Cette séquence n’a rien d’improvisé. Elle s’inscrit dans une logique déjà testée avec les associations : la suspension de l’ATFD et du FTDES a servi de coup d’essai, réussissant à détourner l’attention du drame écologique de Gabès. La méthode est la même : frapper fort, créer la polémique, occuper les écrans. Pendant que la population s’indigne d’une mesure, l’autre actualité disparaît.

Cibler aujourd’hui des figures politiques permet de prolonger la diversion. En présentant la Tunisie comme assiégée par les “agents de l’étranger”, le pouvoir change la conversation. On ne parle plus de phosphogypse ni de pollution, mais de “financement suspect” et de “souveraineté nationale”. Le récit de la pureté patriotique efface celui de la responsabilité environnementale.

Un temps, notamment la semaine dernière, plusieurs “zqafna“ avaient appelé à aller plus loin, suggérant que l’UGTT devait, elle aussi, rendre des comptes pour ses “relations extérieures” et ses “positions ambiguës”. Certains ont carrément appelé à incarcérer son secrétaire général Noureddine Taboubi. Mais le régime semble avoir reculé : il a compris qu’une confrontation directe avec la centrale syndicale serait une ligne rouge. L’UGTT reste, pour le pouvoir, un adversaire redoutable capable de paralyser le pays en un jour. En l’épargnant, Carthage confirme que sa stratégie n’est pas celle de la cohérence morale, mais celle du calcul politique : frapper là où le coût est faible, éviter là où la riposte serait nationale.

Ainsi, la peur devient instrument de gouvernement. Le pouvoir sélectionne ses cibles, entretient la confusion, impose le silence par la menace. À défaut de convaincre, il inquiète – et l’inquiétude, pour lui, vaut apaisement.

Vers une nouvelle phase

Tout indique que dans les prochains jours, la machine judiciaire s’enclenchera : perquisitions, interdictions de voyage, convocations. Les accusations de financement étranger et de corruption électorale serviront de prétexte légal à une opération politique. Le scénario est désormais récurrent : un discours présidentiel, un relais numérique, une exécution judiciaire.

Après l’ATFD et le FTDES, il faudrait donc s’attendre à des mesures similaires touchant des ONG (notamment I Watch) et des médias (notamment Nawaat, Inkyfada et Al qatiba, tous les trois financés par des fonds étrangers), mais également les formations politiques de Zouhaïr Maghzaoui, Ali Hafsi, Abid Briki et probablement d’autres.

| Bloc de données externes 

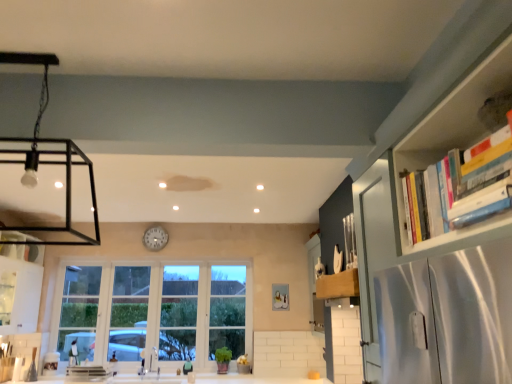
Question: From the image's perspective, is hardcover books at upper right positioned above or below white glossy clock at center?

Choices:
 (A) above
 (B) below

Answer: (A)

Question: In the image, is hardcover books at upper right positioned in front of or behind white glossy clock at center?

Choices:
 (A) behind
 (B) front

Answer: (B)

Question: Estimate the real-world distances between objects in this image. Which object is farther from the wooden knife block at upper right, which is the first cabinetry in right-to-left order?

Choices:
 (A) white glossy cabinet at left, the second cabinetry from the right
 (B) white glossy clock at center
 (C) matte black light fixture at upper left
 (D) metallic silver sink at lower center
 (E) hardcover books at upper right

Answer: (A)

Question: Which of these objects is positioned farthest from the clear glass window at center?

Choices:
 (A) white glossy cabinet at left, placed as the 1th cabinetry when sorted from left to right
 (B) wooden knife block at upper right, which is the first cabinetry in right-to-left order
 (C) white glossy clock at center
 (D) metallic silver sink at lower center
 (E) matte black light fixture at upper left

Answer: (B)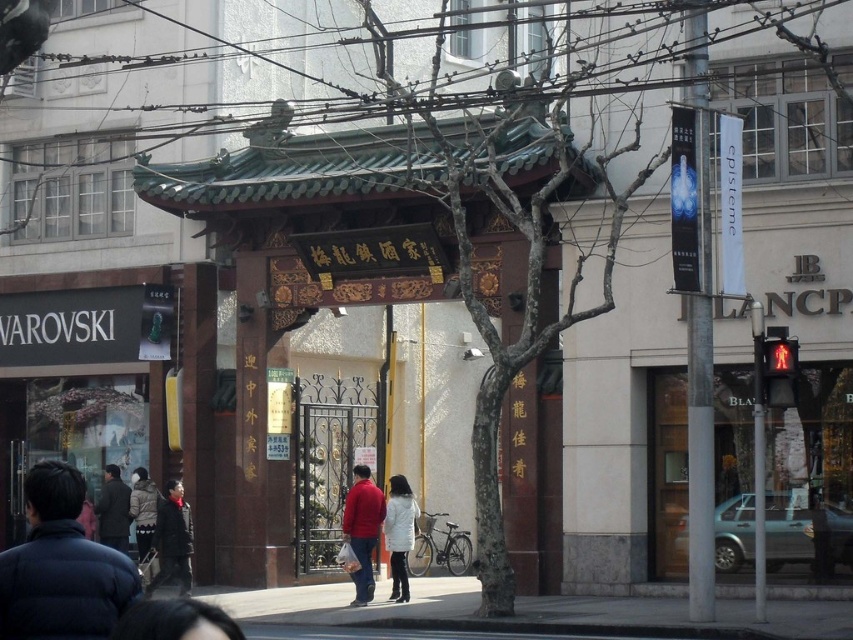
You are a customer trying to decide between two coats in a store. You see the red matte jacket at center and the dark brown coat at center. Which one is more likely to be a winter coat based on their thickness?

La mécanique est désormais en marche. Chaque fois que la rue s’exprime, la machine de diversion s’active : un discours présidentiel, une traduction par les zqafna, une publication pseudo-officielle, puis une opération judiciaire. Tout indique que les prochains jours verront s’ouvrir des instructions contre plusieurs personnalités politiques citées ces dernières heures. L’objectif immédiat est clair : faire oublier Gabès et occuper l’espace médiatique par une nouvelle affaire d’“ingérence étrangère”.

Mais à force de gouverner par la peur, le pouvoir s’enferme dans un cercle dangereux. Plus il frappe, plus il s’isole. Plus il cherche à détourner l’attention, plus il révèle sa fébrilité. La grande manifestation prévue à Gabès vendredi pourrait être le vrai test : si elle se confirme, elle marquera l’échec de la diversion et rappellera que la rue, elle, ne se décrète pas.

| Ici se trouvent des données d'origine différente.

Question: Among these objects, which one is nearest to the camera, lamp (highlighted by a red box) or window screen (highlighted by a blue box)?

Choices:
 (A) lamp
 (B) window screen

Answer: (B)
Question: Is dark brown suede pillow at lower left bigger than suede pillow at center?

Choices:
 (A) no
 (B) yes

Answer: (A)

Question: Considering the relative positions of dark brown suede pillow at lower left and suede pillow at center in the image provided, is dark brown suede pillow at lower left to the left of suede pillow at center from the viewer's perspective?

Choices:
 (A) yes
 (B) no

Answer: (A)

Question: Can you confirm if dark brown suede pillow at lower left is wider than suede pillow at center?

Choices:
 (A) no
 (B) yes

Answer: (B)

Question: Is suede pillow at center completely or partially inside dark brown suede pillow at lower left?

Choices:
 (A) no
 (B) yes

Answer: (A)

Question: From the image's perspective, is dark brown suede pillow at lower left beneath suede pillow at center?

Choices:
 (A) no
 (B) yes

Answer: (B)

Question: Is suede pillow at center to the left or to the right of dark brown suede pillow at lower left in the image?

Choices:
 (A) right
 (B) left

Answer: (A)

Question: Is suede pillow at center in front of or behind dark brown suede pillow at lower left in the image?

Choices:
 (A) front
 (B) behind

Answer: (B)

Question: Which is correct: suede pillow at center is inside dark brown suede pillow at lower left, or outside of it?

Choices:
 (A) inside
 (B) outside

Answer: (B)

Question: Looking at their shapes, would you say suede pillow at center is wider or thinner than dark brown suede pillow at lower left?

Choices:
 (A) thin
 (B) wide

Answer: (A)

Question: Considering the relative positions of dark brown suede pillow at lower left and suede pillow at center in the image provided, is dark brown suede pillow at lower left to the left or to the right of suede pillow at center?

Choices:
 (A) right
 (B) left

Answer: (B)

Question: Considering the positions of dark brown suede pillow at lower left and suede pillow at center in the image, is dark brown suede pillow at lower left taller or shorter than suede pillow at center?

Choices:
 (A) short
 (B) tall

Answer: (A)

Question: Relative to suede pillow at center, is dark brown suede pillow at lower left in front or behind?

Dans les prochains jours, la Tunisie entrera donc dans une nouvelle phase : celle où les institutions se tairont, où les pages Facebook parleront à leur place, et où la justice jouera le rôle du communicant politique. Une phase où tout sera dit sans jamais être annoncé, et où les faits viendront valider les signaux émis depuis la nuit de mercredi. La purge, cette fois, ne se prépare plus : elle commence.